NEW YORK -- Crystal Powers began a new job remotely in February 2022 as a medical records supervisor. She has yet to meet two of the five people who report to her in person and has found it challenging to bond with her fellow managers online.
“I was used to that face-to-face of going into people’s cubicles and talking with them one-on-one. It just doesn’t translate as well to a remote environment," said the 42-year-old Powers, who lives in Madison, Wisconsin.
Just 2 in 10 adult U.S. employees say they definitely have a “best friend” at work, according to a quarterly Gallup survey done in June 2022. The percentage under age 35 dropped by 3 points when compared to pre-pandemic 2019, to 21% from 24%, said Gallup workplace and well-being researcher Jim Harter. There was no such change for workers 35 and up, he said.
Having a best friend at work has become even more important since the dramatic rise in remote and hybrid employment, Harter said.
“We’re seeing in the data that younger people in general are feeling more disconnected from their workplaces,” he said. “You can attribute some of that potentially to remote work.

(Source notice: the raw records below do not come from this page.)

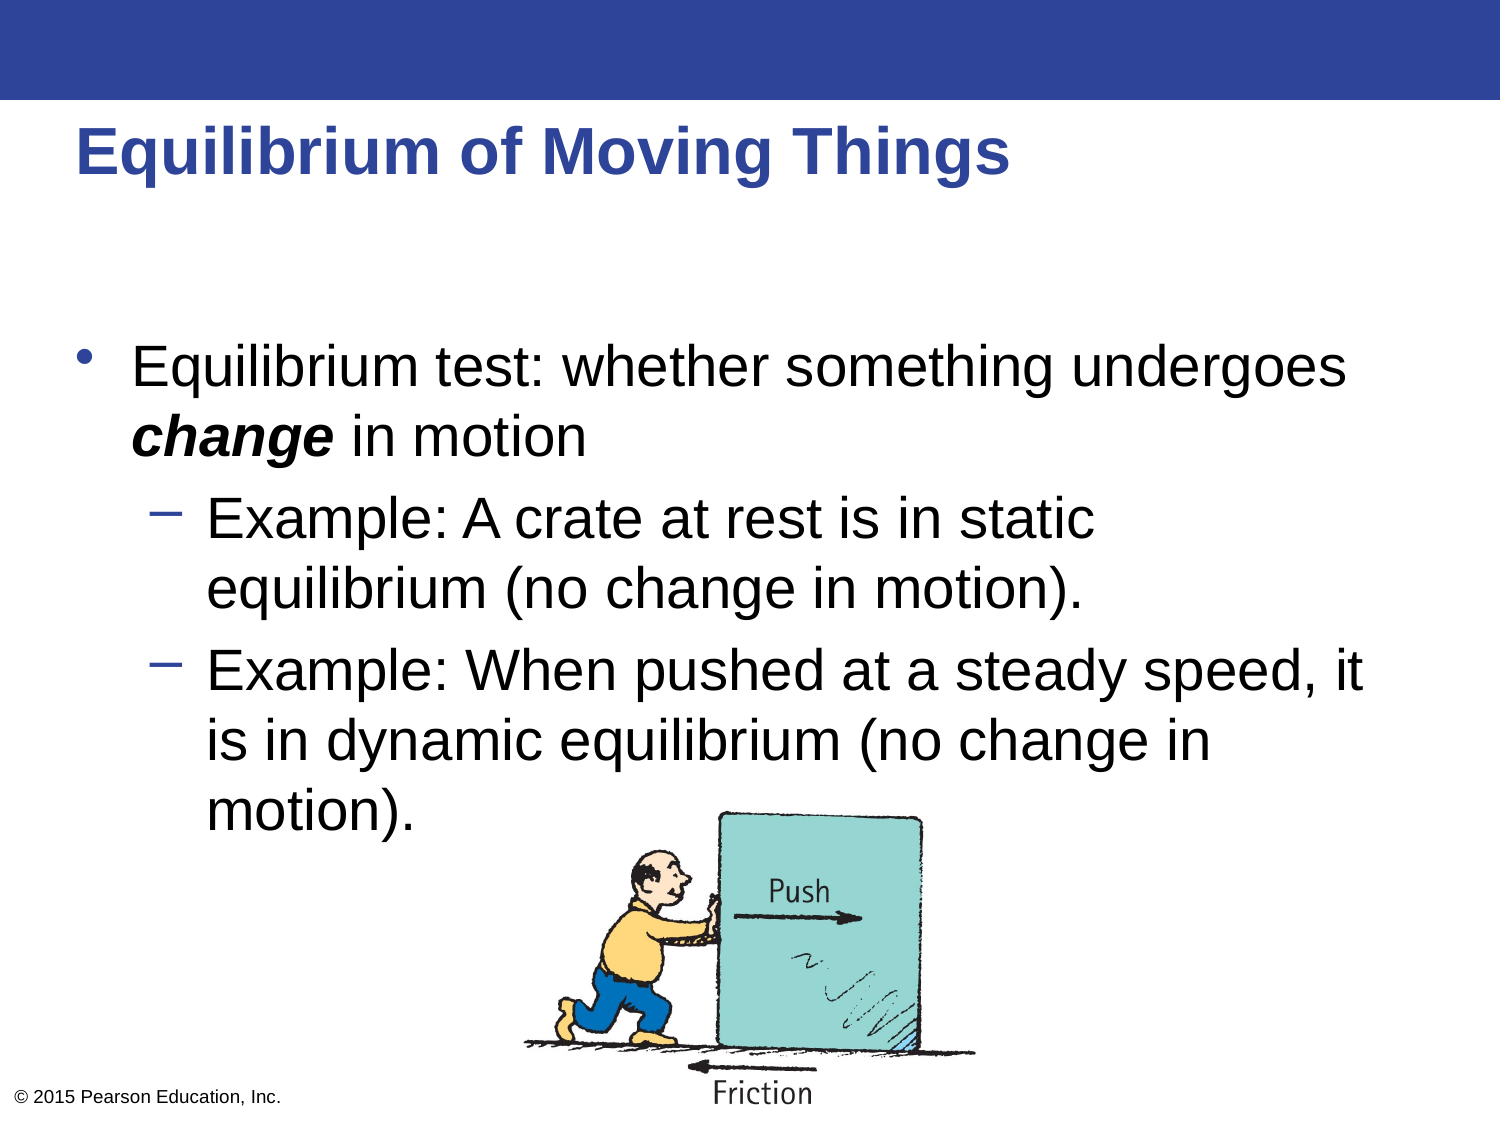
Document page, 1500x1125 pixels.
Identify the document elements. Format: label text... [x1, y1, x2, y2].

footer © 2015 Pearson Education, Inc. [14, 1084, 515, 1115]
picture [517, 806, 982, 1109]
list Equilibrium test: whether something undergoes change in motion Example: A crate at rest is in static equilibrium (no change in motion). Example: When pushed at a steady speed, it is in dynamic equilibrium (no change in motion). [59, 321, 1410, 1085]
title Equilibrium of Moving Things [0, 100, 1500, 196]
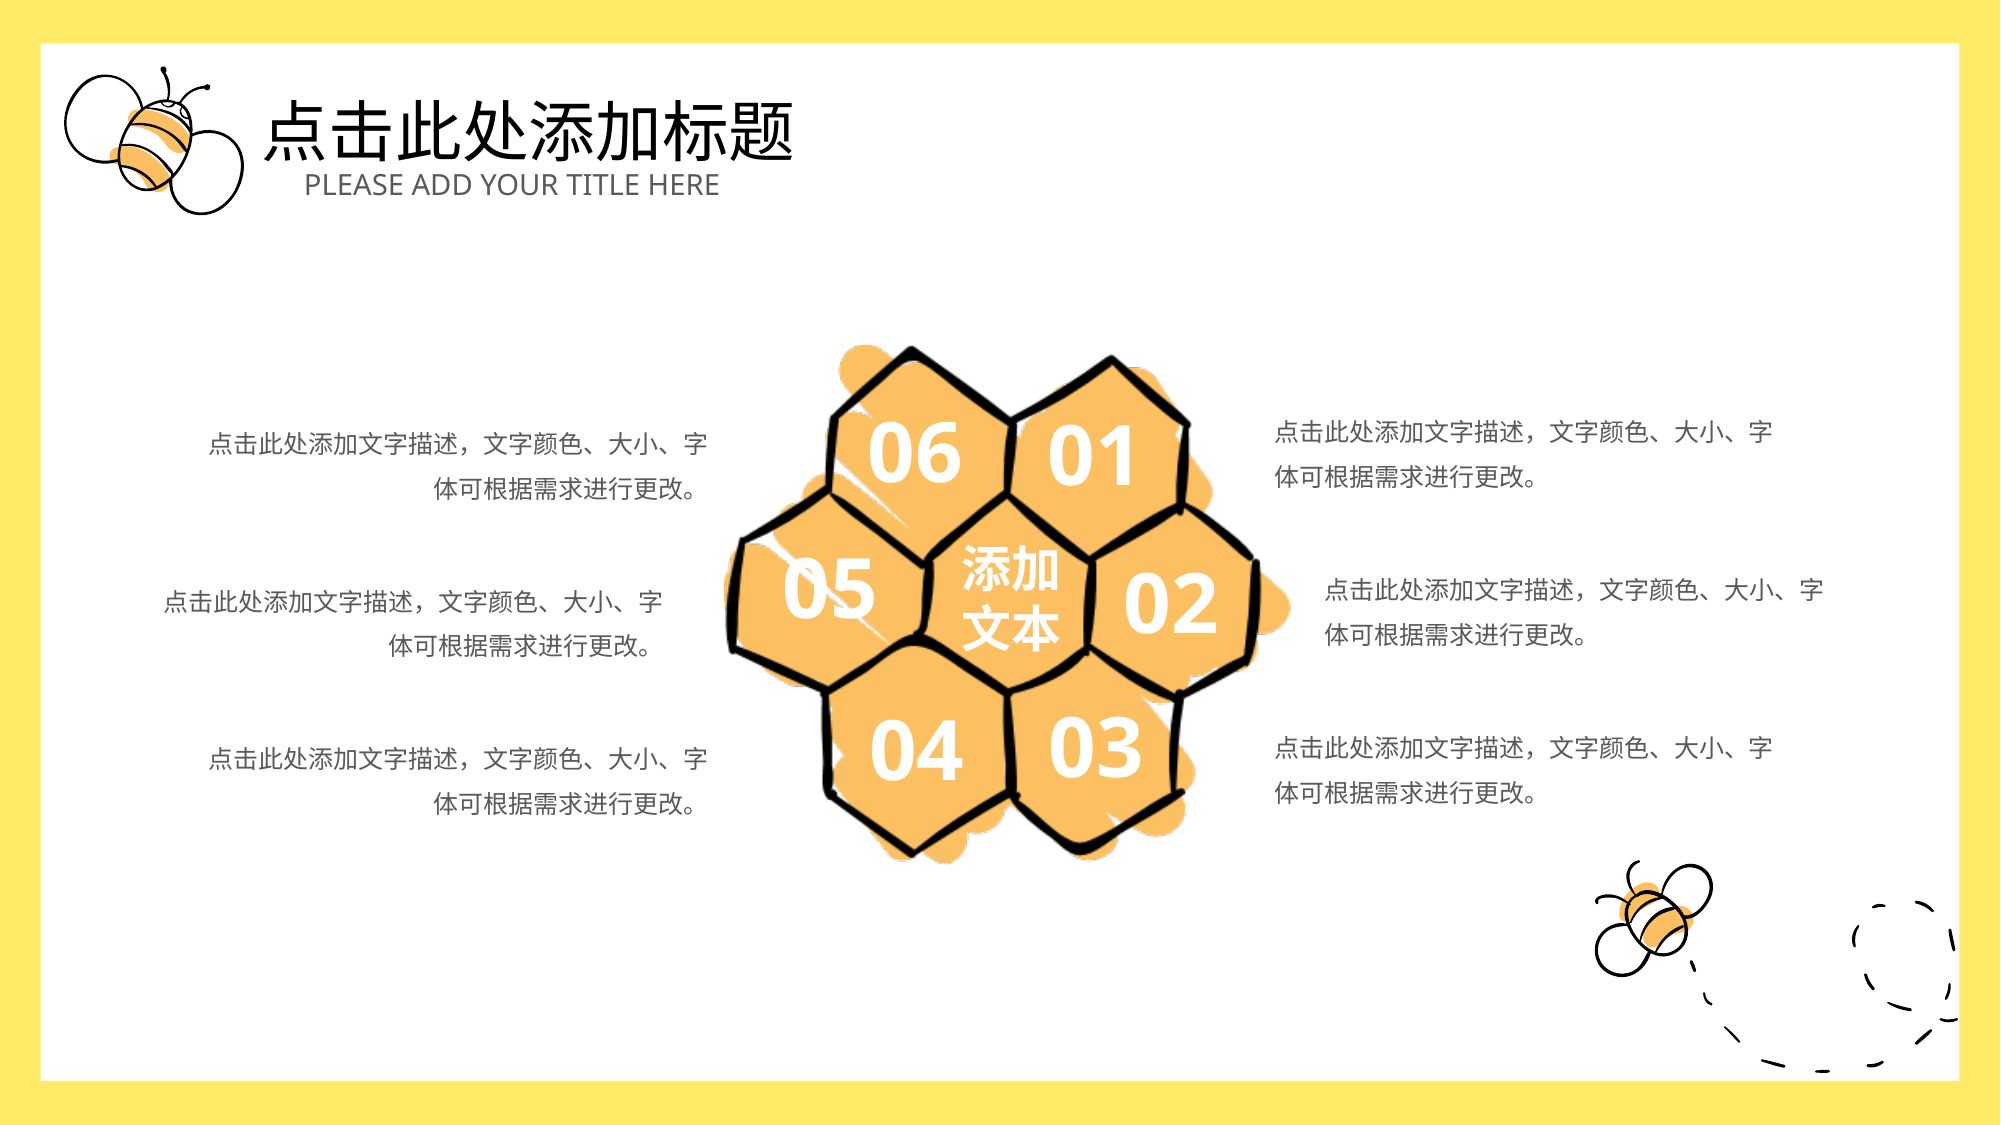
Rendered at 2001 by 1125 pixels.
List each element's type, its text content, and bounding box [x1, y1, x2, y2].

If they’re less connected to their workplace, they have fewer opportunities to connect with other colleagues and to develop those kinds of friendships that they might have had in the past.”
For many employees during the pandemic, particularly parents, educators and frontline workers, such friendships offered social and emotional support at a critical time, Gallup said.
They also benefited employers. Gallup found a strong link between workers with best friends on the job and profitability, safety, inventory control and retention.
Employees who have a bestie at work are significantly more likely to engage customers and internal partners, get more done in less time, support a safe workplace with fewer accidents, and innovate and share ideas, according to the research.
Karen Piatt started a new job with a medical relief nonprofit just a few weeks into the pandemic lockdowns of 2020. She did all of her interviewing for the post online and works remotely full time.
“It's the first time in my 25-year career that I was hired for a job without meeting the hiring manager in person,” said the 52-year-old Piatt, who lives just outside Seattle. “It was nearly two years until I met my colleagues face-to-face."
When she finally did, at a retreat last year, “it was really special,” she said. “We hugged and talked as if we had known each other for years. In fact, we had.”
Best friends on the job are just one piece of the puzzle when it comes to workers' well-being and added value to employers, Harter said. Without strong positive feelings for an employer, "You can have friendships at work that are likely to be dysfunctional and probably turn into gripe sessions.”
Powers said her team is mostly nearing retirement age. One is younger than she is. She is the only manager hired since the pandemic who is handling a full-time remote staff. Team building has been challenging.
“They're not super-interested in doing icebreaker-type stuff or things like trivia get-togethers,” she said.
Most of her staff live about 45 minutes away from the office and were commuting in before the pandemic. Powers knows her team has casual, digital get-togethers without her. She does biweekly check-ins with each.
“It's been more challenging than it has been in past positions to get buy-ins on things and earn the trust in me as a supervisor, because they still don’t really know me," she said.
Yet Powers likes working remotely.
“I'm hopeful that over time we'll come up with strategies to better engage both with our colleagues and with our subordinates to make it successful,” she said.
Henry Crabtree, 26, in London, said that when you have work friends, “You're not only working with each other but for each other."
He was hired in December 2021 onto a small marketing team for a software company that has workers around the globe.
“Seeing each other outside work, especially when colleagues are over from other countries, really helps forge these friendships," he said.
Harter draws a distinction between levels of trust among work besties and more casual work friends.
“It's a lot more difficult to establish close kinds of relationships when you’re more distant,” he said.
Johnny C. Taylor Jr., president and CEO of the Society for Human Resource Management, cites many benefits to work friends from all standpoints. Worker retention is on the top of his list.
“Secondly, what we found is it fosters workplace harmony. I’m not talking about sexual relationships. When you’re at work, we have an interest in ensuring that `family' life is calm, peaceful and doesn’t have drama. So from an employee relations standpoint, when I get heated and upset about something, that person sitting next to me who’s my bestie can say, `Johnny, chill out.'"
He, too, draws a distinction between close friendships and more distant ones at work.
“If there's a disagreement between besties, time will usually heal,” Taylor said. “That's not always true for other friendships.”
Gallup found that workers sometimes “need the OK” from leaders to develop close friendships on the job. Taylor agrees.
More companies, he said, are actively encouraging friendships. His organization, with nearly 500 employees around the world, is one of a growing number of employers that buy lunches for people who invite somebody they're not close with to a meal as a way to foster new ties.
“From a diversity, equity and inclusion standpoint, we're trying to get people together who have different sets of experiences, lived experiences, backgrounds, etc.,” Taylor said. “The idea is, you go to lunch with a stranger and make them a friend.”